Paper No. 203-6
Presentation Time: 2:55 PM
NEW FELDSPAR PALEOPIEZOMETRY ALLOWS REVISED GRANITE RHEOLOGY AND CRUSTAL STRENGTH ESTIMATES
Feldspars are the most abundant minerals in the continental crust and hence control its rheology. Crystal-plastic deformation causes dynamic recrystallization and hence grain-size reduction, so that most feldspar deformation occurs by grain-size-sensitive creep. The stress - grain-size relationship for feldspars is therefore critical for determining feldspar rheology, yet this relationship has not been determined experimentally. A recently published experimental subgrain-size piezometer that is likely to be valid for most minerals, combined with a new theoretical relationship between dynamically recrystallized grain-size and subgrain size, yields a stress - grain-size relationship for feldspars.
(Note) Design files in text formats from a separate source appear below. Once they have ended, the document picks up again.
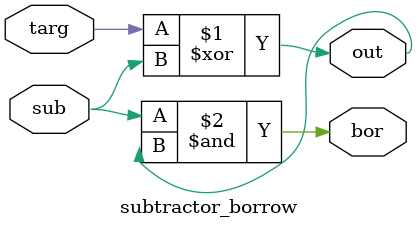
<source format=v>
module subtractor_borrow(input targ,input sub,output out,output bor);
xor(out,targ,sub);
and (bor,sub,out);
endmodule

</source>
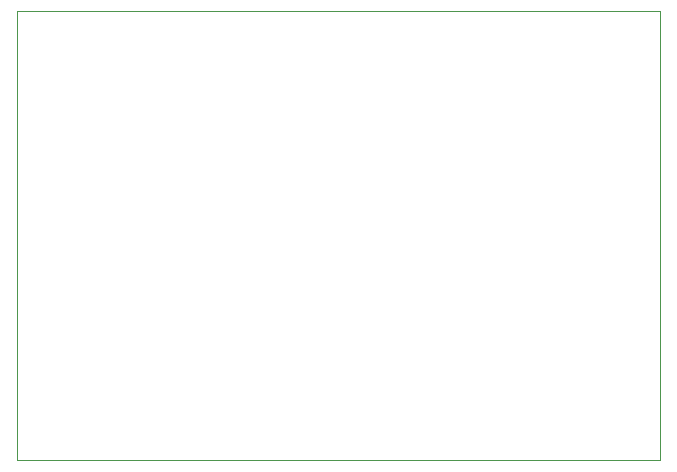
<source format=gbr>
%TF.GenerationSoftware,KiCad,Pcbnew,8.0.2*%
%TF.CreationDate,2024-12-18T13:20:37+01:00*%
%TF.ProjectId,OSSD_CDU,4f535344-5f43-4445-952e-6b696361645f,rev?*%
%TF.SameCoordinates,Original*%
%TF.FileFunction,Profile,NP*%
%FSLAX46Y46*%
G04 Gerber Fmt 4.6, Leading zero omitted, Abs format (unit mm)*
G04 Created by KiCad (PCBNEW 8.0.2) date 2024-12-18 13:20:37*
%MOMM*%
%LPD*%
G01*
G04 APERTURE LIST*
%TA.AperFunction,Profile*%
%ADD10C,0.100000*%
%TD*%
G04 APERTURE END LIST*
D10*
X105500000Y-126000000D02*
X160000000Y-126000000D01*
X160000000Y-164000000D01*
X105500000Y-164000000D01*
X105500000Y-126000000D01*
M02*

</source>
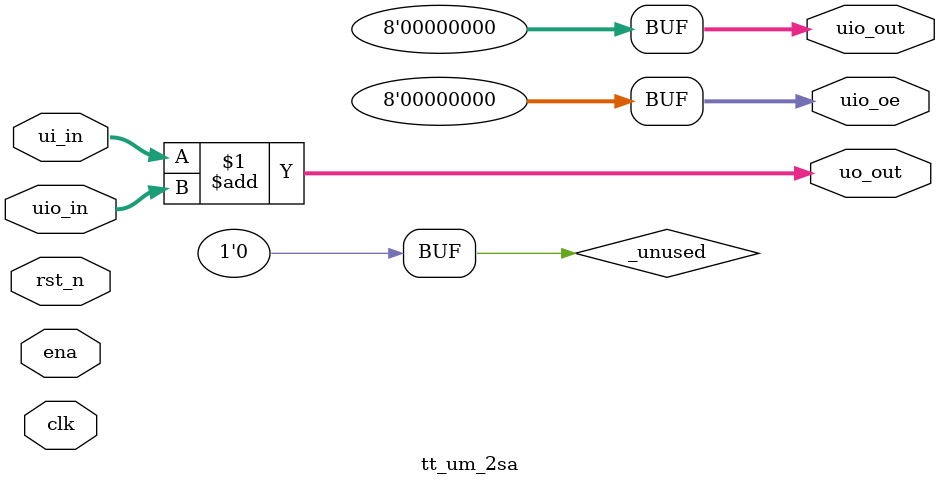
<source format=v>
/*
 * Copyright (c) 2024 Your Name
 * SPDX-License-Identifier: Apache-2.0
 */

`default_nettype none

module tt_um_2sa (
    input  wire [7:0] ui_in,    // Dedicated inputs
    output wire [7:0] uo_out,   // Dedicated outputs
    input  wire [7:0] uio_in,   // IOs: Input path
    output wire [7:0] uio_out,  // IOs: Output path
    output wire [7:0] uio_oe,   // IOs: Enable path (active high: 0=input, 1=output)
    input  wire       ena,      // always 1 when the design is powered, so you can ignore it
    input  wire       clk,      // clock
    input  wire       rst_n     // reset_n - low to reset
);

  // All output pins must be assigned. If not used, assign to 0.
  assign uo_out  = ui_in + uio_in;  // Example: ou_out is the sum of ui_in and uio_in
  assign uio_out = 0;
  assign uio_oe  = 0;

  // List all unused inputs to prevent warnings
  wire _unused = &{ena, clk, rst_n, 1'b0};

endmodule

</source>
A critical aspect of granite rheology is that dynamic recrystallization in feldspars is likely to reflect the stress developed in the initial microstructure, in which the feldspars form a load-bearing framework. During deformation the microstructure evolves to an interconnected weak layer geometry dominated by quartz, which deforms and recrystallizes at a lower stress for a given imposed strain rate. Rheological mixing laws accounting for these changes allow calculation of the bulk rheology of granite as a function of temperature, water content, and strain.